French site 01net claims it knows more about the next Nintendo console than most, suggesting that the Wii follow-up will feature a custom IBM PowerPC CPU (with three cores), an ATI 700 GPU and at least half a GB of RAM. Reasonably close then, in terms of basic architecture at least, to the Xbox 360.
Of course, this is all speculation, but at the moment there’s a lot of sources all pointing to very similar results – Nintendo’s next home console will be hugely powerful, relatively anyway, and will certainly be better placed to stand up to what the PS3 and 360 are presently doing, performance wise.

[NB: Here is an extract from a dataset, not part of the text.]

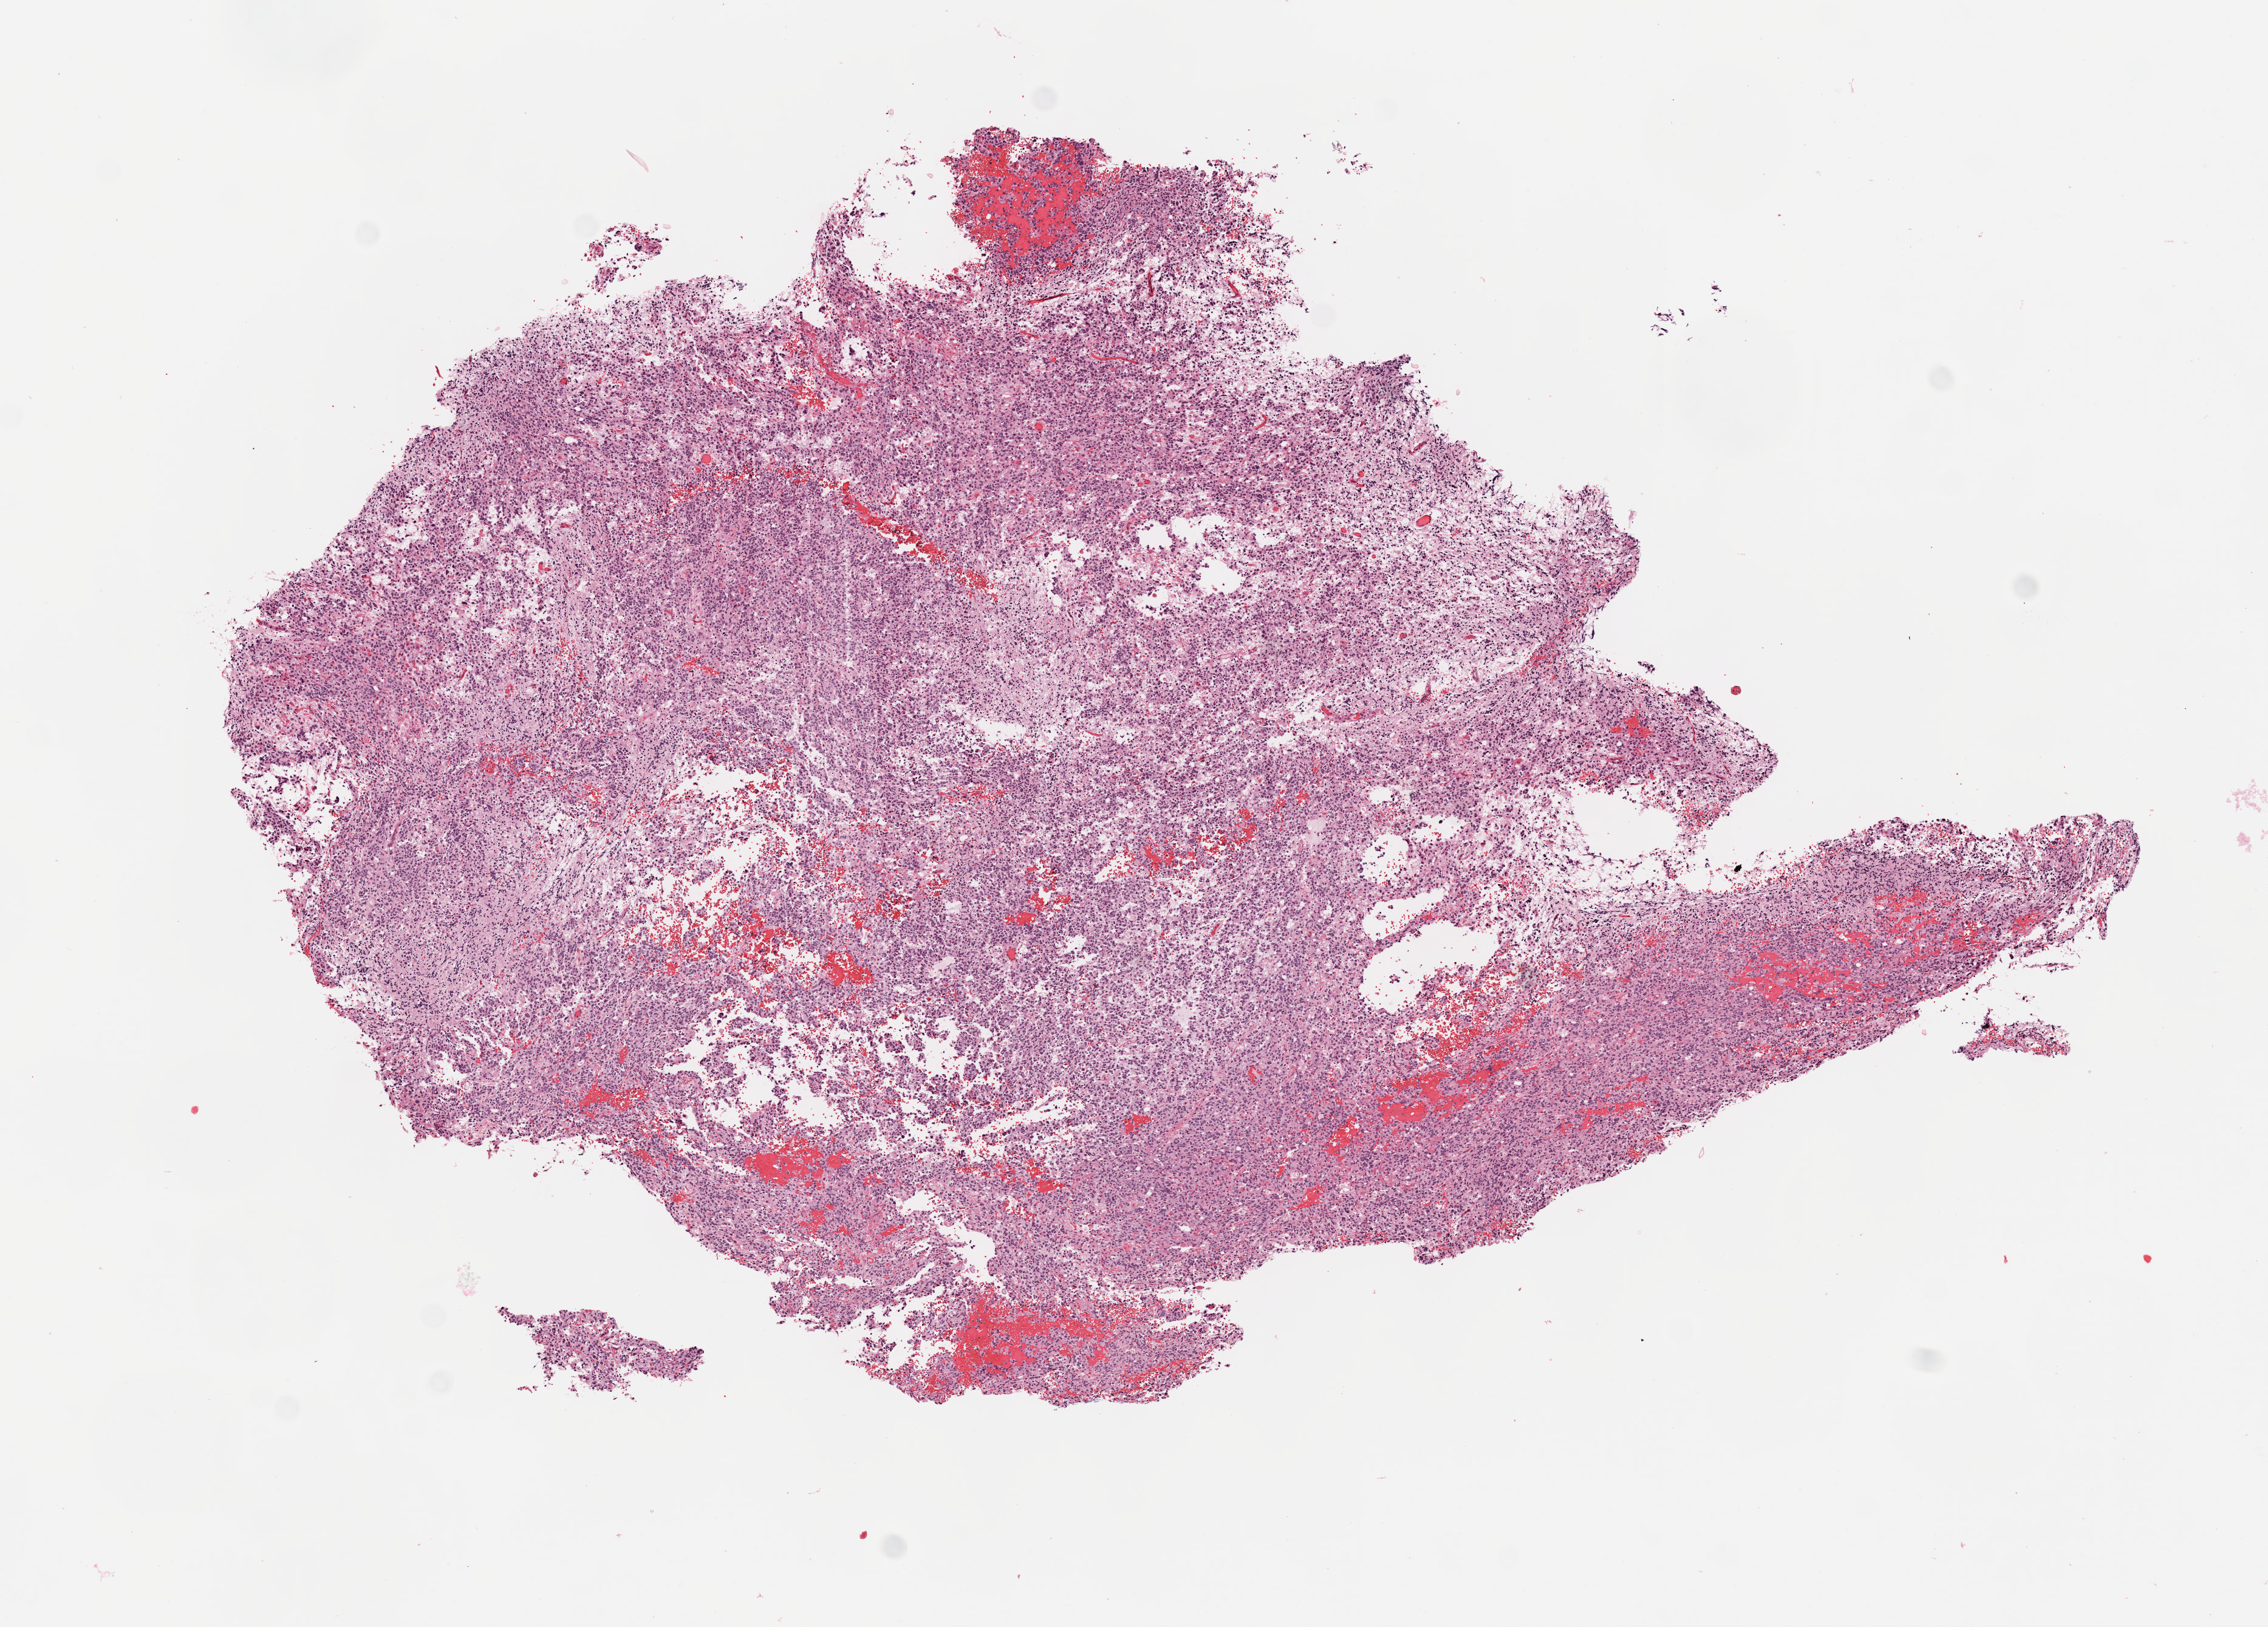
Whole-slide histology image, H&E — low-resolution overview of the scanned area, about 7.6 x 5.4 mm. FFPE section. Primary tumour sample from the brain. Female, age 54 years at initial diagnosis. Histologic grade: G3 (poorly differentiated).
• pathologic diagnosis: Astrocytoma, anaplastic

[drop2]01net also suggest that Project Cafe (as it’s being referred to, translated here) will also play GameCube and Wii games, as we’ve heard before. The trick, again, as we’ve mentioned, will be a six-inch touch screen on the controller, a front-facing camera and a full set of regular physical buttons.But what does this mean for gamers? As everyone knows, the Nintendo Wii’s been instrumental in attracting a whole new range of more casual and older gamers to the industry, via a range of easier to play, physical titles that rely less on rote knowledge of which button does which, and more about actually just playing.
But some have balked, ignorantly perhaps, at the low resolution offered by the Wii in comparison to the PS3 and Xbox 360. It doesn’t matter to the majority of Wii gamers, but developers have clearly struggled with porting over key multiformat titles due to a lack of grunt – if Nintendo can convince publishers that 1:1 ports of current HD titles can make their way to a Nintendo platform, they’ll be quids in.
Of course, when the Wii 2 does release (again, all this is currently clearly just rumour) the PS3 and Xbox 360 will be edging towards moving over to the next generations, and then developers will have higher targets to aim at, potentially leaving Project Cafe behind once more. Is this all too little too late?
And that controller – it sounds like something the scale of an NGP but with a bigger screen (and presumably lots of motion control) – surely it won’t be a good idea to start throwing something that expensive around as you pretend to be whacking a tennis ball back and forth, or will the controller form the base, and things will just ‘connect’ to it, like the nunchuck?
Interesting times, for sure – the Wii changed everything, not always for the better, but anyone currently ignoring Nintendo should be keeping them firmly in their sights.
All eyes on E3, then.
gordon_strange
Man that controller sounds sweet. It sounds like how the psp should have been integrated into the ps3.